WORK REQUIRED> Below are some records. Return exactly the lines from the one with "picnic blanket: 6188" to the one with "woman sitting on blanket: 6645", and nothing else.

--- DATA FOR THIS EXERCISE Enclosed Below ---

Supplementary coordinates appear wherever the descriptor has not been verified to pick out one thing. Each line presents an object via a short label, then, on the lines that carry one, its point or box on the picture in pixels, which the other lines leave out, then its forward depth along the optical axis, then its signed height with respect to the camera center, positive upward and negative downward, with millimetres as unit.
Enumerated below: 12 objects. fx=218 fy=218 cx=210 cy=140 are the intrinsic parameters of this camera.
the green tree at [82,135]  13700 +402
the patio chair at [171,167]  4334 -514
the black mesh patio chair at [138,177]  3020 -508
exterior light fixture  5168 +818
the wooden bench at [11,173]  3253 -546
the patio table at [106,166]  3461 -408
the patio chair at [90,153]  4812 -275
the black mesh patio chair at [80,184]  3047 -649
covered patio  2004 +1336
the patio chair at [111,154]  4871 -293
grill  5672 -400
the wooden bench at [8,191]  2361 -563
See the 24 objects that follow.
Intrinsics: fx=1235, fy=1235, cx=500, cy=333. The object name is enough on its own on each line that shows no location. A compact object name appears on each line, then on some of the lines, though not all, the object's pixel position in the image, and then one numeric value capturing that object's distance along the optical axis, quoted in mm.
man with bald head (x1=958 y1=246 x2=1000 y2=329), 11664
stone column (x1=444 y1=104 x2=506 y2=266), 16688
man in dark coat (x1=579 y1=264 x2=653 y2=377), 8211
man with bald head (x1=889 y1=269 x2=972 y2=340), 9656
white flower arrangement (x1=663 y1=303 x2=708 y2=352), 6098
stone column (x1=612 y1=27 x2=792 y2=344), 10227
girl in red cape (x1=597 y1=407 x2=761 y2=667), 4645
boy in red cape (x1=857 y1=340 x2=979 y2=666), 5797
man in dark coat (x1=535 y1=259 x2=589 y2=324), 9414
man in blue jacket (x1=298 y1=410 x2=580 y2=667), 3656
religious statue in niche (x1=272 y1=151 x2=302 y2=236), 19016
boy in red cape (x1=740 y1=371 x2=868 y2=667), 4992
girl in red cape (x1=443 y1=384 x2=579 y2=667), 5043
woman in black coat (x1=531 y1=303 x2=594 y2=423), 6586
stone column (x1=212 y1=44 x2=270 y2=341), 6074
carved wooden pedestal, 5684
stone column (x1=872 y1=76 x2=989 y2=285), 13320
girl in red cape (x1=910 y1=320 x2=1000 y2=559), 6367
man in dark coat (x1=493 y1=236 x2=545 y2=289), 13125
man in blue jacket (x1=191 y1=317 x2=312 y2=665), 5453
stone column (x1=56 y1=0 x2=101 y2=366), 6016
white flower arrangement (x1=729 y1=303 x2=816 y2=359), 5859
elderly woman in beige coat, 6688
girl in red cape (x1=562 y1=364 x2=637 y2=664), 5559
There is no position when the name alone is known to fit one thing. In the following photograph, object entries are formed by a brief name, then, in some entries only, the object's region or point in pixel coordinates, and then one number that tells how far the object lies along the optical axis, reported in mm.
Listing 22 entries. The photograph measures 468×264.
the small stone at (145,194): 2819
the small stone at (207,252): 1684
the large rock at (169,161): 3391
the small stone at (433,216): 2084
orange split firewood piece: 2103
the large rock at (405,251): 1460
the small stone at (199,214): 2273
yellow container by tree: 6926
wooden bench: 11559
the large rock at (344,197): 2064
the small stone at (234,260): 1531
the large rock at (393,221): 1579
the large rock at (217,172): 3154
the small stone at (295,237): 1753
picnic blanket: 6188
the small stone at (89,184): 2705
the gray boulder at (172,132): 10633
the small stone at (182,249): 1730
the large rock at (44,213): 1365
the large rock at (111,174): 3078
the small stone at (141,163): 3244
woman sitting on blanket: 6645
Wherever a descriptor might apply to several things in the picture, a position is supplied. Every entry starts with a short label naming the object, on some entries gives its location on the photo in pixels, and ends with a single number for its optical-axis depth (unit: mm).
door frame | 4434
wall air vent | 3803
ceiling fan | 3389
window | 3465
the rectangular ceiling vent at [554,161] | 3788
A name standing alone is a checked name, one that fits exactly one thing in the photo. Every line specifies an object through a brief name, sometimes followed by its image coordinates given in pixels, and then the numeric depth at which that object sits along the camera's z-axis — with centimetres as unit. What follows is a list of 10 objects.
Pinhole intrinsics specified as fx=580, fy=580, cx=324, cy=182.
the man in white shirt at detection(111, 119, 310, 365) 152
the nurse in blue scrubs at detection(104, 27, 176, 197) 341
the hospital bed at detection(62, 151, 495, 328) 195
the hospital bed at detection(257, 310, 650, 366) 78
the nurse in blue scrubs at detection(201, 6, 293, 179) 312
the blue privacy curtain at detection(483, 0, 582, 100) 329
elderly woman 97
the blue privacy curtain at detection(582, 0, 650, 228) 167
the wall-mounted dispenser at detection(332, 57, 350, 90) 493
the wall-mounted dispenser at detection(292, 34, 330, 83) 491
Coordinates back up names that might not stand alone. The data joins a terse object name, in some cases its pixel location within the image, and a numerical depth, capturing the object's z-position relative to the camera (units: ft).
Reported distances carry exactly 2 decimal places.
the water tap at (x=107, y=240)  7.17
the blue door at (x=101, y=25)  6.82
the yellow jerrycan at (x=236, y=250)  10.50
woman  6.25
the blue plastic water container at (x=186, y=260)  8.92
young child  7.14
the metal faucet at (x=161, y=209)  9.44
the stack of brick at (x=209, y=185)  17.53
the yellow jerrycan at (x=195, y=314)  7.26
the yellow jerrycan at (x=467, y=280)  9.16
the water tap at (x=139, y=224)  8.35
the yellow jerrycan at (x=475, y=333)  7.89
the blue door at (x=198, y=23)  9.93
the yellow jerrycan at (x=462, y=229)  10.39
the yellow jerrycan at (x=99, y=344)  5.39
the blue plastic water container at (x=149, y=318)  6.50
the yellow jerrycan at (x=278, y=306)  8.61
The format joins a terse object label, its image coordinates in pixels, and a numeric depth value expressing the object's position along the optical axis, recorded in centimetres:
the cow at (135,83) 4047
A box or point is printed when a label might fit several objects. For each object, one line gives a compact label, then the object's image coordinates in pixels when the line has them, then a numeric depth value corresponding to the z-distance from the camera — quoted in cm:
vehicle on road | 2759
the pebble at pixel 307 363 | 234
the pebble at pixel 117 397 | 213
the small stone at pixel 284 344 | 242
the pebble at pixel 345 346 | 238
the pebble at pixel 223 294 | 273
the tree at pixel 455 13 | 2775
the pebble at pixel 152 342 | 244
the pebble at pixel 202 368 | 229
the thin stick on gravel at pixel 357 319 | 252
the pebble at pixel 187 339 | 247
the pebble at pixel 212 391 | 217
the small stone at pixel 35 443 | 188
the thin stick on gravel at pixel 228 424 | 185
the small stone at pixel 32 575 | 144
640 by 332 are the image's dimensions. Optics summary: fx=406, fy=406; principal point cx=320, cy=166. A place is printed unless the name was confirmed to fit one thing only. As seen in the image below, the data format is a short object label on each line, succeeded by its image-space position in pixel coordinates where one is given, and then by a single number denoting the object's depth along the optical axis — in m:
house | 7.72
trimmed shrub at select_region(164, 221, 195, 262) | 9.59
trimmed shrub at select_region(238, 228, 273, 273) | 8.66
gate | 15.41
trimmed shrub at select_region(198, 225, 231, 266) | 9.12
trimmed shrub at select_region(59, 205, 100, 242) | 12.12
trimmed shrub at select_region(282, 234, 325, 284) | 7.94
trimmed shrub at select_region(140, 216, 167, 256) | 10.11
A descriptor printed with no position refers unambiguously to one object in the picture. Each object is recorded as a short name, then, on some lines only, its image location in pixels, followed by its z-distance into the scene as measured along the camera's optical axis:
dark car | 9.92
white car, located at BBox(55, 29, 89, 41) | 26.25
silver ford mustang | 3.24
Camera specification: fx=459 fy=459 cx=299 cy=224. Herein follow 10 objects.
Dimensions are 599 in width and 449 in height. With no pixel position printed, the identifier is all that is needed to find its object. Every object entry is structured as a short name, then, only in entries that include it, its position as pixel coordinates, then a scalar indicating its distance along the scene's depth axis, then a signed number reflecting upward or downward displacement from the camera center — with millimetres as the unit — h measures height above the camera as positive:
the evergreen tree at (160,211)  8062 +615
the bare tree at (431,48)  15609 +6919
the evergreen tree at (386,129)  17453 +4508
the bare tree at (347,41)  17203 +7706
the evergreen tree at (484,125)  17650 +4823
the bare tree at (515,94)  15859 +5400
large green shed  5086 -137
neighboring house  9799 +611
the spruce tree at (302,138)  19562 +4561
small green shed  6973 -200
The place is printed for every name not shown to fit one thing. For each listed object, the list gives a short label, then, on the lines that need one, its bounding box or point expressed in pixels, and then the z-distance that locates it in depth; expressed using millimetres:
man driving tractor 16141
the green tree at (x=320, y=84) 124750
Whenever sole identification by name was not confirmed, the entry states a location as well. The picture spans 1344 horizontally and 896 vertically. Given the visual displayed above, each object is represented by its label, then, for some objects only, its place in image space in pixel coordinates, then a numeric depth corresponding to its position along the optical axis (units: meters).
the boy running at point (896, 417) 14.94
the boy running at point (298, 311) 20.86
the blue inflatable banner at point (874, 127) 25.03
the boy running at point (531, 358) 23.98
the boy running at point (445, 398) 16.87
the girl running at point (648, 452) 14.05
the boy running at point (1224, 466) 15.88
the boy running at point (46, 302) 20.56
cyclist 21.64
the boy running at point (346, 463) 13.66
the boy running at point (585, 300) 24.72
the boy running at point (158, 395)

--- End of Enclosed DATA FOR THIS EXERCISE ---

ANSWER TO THIS PROBLEM>
picnic blanket: 6188
the small stone at (89,184): 2705
the gray boulder at (172,132): 10633
the small stone at (182,249): 1730
the large rock at (44,213): 1365
the large rock at (111,174): 3078
the small stone at (141,163): 3244
woman sitting on blanket: 6645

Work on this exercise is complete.